> Document passage:
══════
In Palodichuk, the deputy prosecutor made his recommendations pursuant to the plea bargain, but then told the court that he had "second thoughts" about the recommendation. (Italics omitted.) Palodichuk, at 109. On appeal the Palodichuk court held that the State had breached its plea *446 agreement, even though it initially fulfilled the agreement's terms. Palodichuk, at 109.
[1] The actions of the deputy prosecutor in the case before us are distinguishable. An examination of the record indicates that she merely made her recommendations, without preamble or any other remarks. While the deputy prosecutor did not urge the court to accept the recommendations, neither did she attempt to undercut them in any way. To hold that a deputy prosecutor must strongly advocate the State's recommendation pursuant to a plea bargain because other witnesses present different recommendations would place an unfair burden on the State. The comment set forth in dicta in State v. Peterson, supra, means no more than that the State is required to correctly advise the court of the terms of the plea agreement and affirmatively inform the court that the State recommends sentencing in accord with the plea agreement. In the absence of any other evidence that the State did not fulfill its part of the bargain, Shawn's contention that the State breached its plea agreement is without merit.
══════
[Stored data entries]
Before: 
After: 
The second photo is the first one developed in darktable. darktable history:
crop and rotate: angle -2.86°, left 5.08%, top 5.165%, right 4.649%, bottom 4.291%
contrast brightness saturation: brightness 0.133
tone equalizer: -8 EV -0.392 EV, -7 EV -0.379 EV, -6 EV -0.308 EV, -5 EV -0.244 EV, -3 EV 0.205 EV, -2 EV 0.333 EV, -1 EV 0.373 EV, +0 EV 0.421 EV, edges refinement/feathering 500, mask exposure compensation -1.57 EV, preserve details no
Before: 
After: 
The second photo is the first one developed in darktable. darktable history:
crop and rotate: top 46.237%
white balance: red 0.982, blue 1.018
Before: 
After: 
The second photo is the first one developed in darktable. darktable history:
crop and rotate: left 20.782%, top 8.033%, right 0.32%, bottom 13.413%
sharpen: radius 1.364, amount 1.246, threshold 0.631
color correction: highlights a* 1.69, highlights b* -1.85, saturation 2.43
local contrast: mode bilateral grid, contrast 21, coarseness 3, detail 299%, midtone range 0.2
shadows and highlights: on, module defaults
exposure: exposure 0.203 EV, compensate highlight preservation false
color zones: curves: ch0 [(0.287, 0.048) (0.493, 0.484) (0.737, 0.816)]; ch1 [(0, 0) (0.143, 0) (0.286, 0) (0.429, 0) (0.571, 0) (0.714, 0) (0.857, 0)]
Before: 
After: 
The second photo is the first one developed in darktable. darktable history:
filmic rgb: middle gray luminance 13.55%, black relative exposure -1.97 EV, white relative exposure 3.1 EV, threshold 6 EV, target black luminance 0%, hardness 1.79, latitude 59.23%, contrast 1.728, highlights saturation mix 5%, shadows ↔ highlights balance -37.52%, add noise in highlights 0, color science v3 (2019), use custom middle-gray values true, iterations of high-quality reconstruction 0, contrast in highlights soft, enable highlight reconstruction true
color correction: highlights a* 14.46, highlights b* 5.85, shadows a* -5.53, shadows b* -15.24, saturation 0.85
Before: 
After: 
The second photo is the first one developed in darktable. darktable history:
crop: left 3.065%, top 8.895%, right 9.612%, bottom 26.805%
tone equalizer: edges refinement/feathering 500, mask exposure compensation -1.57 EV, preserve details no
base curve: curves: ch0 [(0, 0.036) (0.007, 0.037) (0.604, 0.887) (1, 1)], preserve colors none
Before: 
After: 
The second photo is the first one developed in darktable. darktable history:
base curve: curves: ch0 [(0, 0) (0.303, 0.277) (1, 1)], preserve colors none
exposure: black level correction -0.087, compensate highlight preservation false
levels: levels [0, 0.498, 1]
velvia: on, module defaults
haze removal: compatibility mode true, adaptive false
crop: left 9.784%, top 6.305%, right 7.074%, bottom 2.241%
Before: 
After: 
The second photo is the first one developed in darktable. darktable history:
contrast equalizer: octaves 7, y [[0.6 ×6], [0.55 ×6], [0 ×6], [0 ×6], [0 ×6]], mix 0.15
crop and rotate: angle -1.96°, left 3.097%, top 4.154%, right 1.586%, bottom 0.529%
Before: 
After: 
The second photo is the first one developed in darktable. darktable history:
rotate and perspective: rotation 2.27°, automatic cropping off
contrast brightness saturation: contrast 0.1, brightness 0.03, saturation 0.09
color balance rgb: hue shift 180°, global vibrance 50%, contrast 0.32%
══════
> Goals:
1. Print the part of the court opinion excerpt that begins with the words "In Palodichuk, the" and ends after the words "terms. Palodichuk, at 109.".
2. In the court opinion excerpt, what did the deputy prosecutor in Palodichuk tell the court after making the recommendations?
3. Pick up the court opinion excerpt after its final sentence and keep writing.

> Answer set:
1.
In Palodichuk, the deputy prosecutor made his recommendations pursuant to the plea bargain, but then told the court that he had "second thoughts" about the recommendation. (Italics omitted.) Palodichuk, at 109. On appeal the Palodichuk court held that the State had breached its plea *446 agreement, even though it initially fulfilled the agreement's terms. Palodichuk, at 109.

2. He told the court that he had "second thoughts" about the recommendation.

3.
[2] Shawn also argues that the probation counselor and the DCFS caseworker were agents of the State and that the prosecutor was required to make them conform their recommendations to the plea bargain or risk being in breach. This argument, too, is without merit. RCW 13.04.040 provides for the appointment of probation counselors as follows:
The administrator shall, in any county or judicial district in the state, appoint or designate one or more persons of good character to serve as probation counselors during the pleasure of the administrator. The probation counselor shall:
(1) Receive and examine referrals to the juvenile court for the purpose of considering the filing of a petition or information pursuant to RCW 13.34.040, 13.34.180, and 13.40.070 as now or hereafter amended, and RCW 13.32A.150;
*447 (2) Make recommendations to the court regarding the need for continued detention or shelter care of a child unless otherwise provided in this title;
(3) Arrange and supervise diversion agreements as provided in RCW 13.40.080, as now or hereafter amended, and ensure that the requirements of such agreements are met except as otherwise provided in this title;
(4) Prepare predisposition studies as required in RCW 13.34.120 and 13.40.130, as now or hereafter amended, and be present at the disposition hearing to respond to questions regarding the predisposition study: Provided, That such duties shall be performed by the department of social and health services for cases relating to dependency or to the termination of a parent and child relationship which is filed by the department of social and health services unless otherwise ordered by the court; and
(5) Supervise court orders of disposition to ensure that all requirements of the order are met.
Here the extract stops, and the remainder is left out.